— start Supplied records —

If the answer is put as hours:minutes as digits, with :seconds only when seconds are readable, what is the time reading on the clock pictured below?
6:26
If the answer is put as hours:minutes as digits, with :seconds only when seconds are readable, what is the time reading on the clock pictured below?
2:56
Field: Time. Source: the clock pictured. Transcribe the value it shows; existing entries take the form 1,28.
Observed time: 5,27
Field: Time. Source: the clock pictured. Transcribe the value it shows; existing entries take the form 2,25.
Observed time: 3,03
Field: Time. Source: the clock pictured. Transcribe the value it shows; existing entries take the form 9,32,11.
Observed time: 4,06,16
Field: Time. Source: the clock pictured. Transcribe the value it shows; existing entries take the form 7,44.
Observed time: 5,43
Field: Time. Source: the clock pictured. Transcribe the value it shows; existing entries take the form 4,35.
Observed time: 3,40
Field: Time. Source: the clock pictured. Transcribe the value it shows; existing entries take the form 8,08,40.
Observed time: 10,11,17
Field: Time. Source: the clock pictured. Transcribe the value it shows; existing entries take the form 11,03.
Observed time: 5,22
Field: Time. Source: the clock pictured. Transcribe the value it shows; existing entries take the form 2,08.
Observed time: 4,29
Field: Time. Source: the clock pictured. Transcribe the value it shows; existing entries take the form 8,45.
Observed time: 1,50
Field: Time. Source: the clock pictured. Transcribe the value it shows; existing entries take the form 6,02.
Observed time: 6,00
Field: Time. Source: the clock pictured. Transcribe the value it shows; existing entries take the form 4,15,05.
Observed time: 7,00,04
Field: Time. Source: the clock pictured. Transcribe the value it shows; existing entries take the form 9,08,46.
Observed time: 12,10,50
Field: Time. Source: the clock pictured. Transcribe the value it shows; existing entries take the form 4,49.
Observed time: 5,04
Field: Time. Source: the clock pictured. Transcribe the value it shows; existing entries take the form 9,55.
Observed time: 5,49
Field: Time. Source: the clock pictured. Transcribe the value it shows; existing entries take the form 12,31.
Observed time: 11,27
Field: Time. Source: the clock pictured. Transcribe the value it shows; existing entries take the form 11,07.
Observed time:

— end Supplied records —

### Exercise prompt:
Reproduce all of the items above verbatim, from the first line to the last, with no changes.

### Task response:
If the answer is put as hours:minutes as digits, with :seconds only when seconds are readable, what is the time reading on the clock pictured below?
6:26
If the answer is put as hours:minutes as digits, with :seconds only when seconds are readable, what is the time reading on the clock pictured below?
2:56
Field: Time. Source: the clock pictured. Transcribe the value it shows; existing entries take the form 1,28.
Observed time: 5,27
Field: Time. Source: the clock pictured. Transcribe the value it shows; existing entries take the form 2,25.
Observed time: 3,03
Field: Time. Source: the clock pictured. Transcribe the value it shows; existing entries take the form 9,32,11.
Observed time: 4,06,16
Field: Time. Source: the clock pictured. Transcribe the value it shows; existing entries take the form 7,44.
Observed time: 5,43
Field: Time. Source: the clock pictured. Transcribe the value it shows; existing entries take the form 4,35.
Observed time: 3,40
Field: Time. Source: the clock pictured. Transcribe the value it shows; existing entries take the form 8,08,40.
Observed time: 10,11,17
Field: Time. Source: the clock pictured. Transcribe the value it shows; existing entries take the form 11,03.
Observed time: 5,22
Field: Time. Source: the clock pictured. Transcribe the value it shows; existing entries take the form 2,08.
Observed time: 4,29
Field: Time. Source: the clock pictured. Transcribe the value it shows; existing entries take the form 8,45.
Observed time: 1,50
Field: Time. Source: the clock pictured. Transcribe the value it shows; existing entries take the form 6,02.
Observed time: 6,00
Field: Time. Source: the clock pictured. Transcribe the value it shows; existing entries take the form 4,15,05.
Observed time: 7,00,04
Field: Time. Source: the clock pictured. Transcribe the value it shows; existing entries take the form 9,08,46.
Observed time: 12,10,50
Field: Time. Source: the clock pictured. Transcribe the value it shows; existing entries take the form 4,49.
Observed time: 5,04
Field: Time. Source: the clock pictured. Transcribe the value it shows; existing entries take the form 9,55.
Observed time: 5,49
Field: Time. Source: the clock pictured. Transcribe the value it shows; existing entries take the form 12,31.
Observed time: 11,27
Field: Time. Source: the clock pictured. Transcribe the value it shows; existing entries take the form 11,07.
Observed time:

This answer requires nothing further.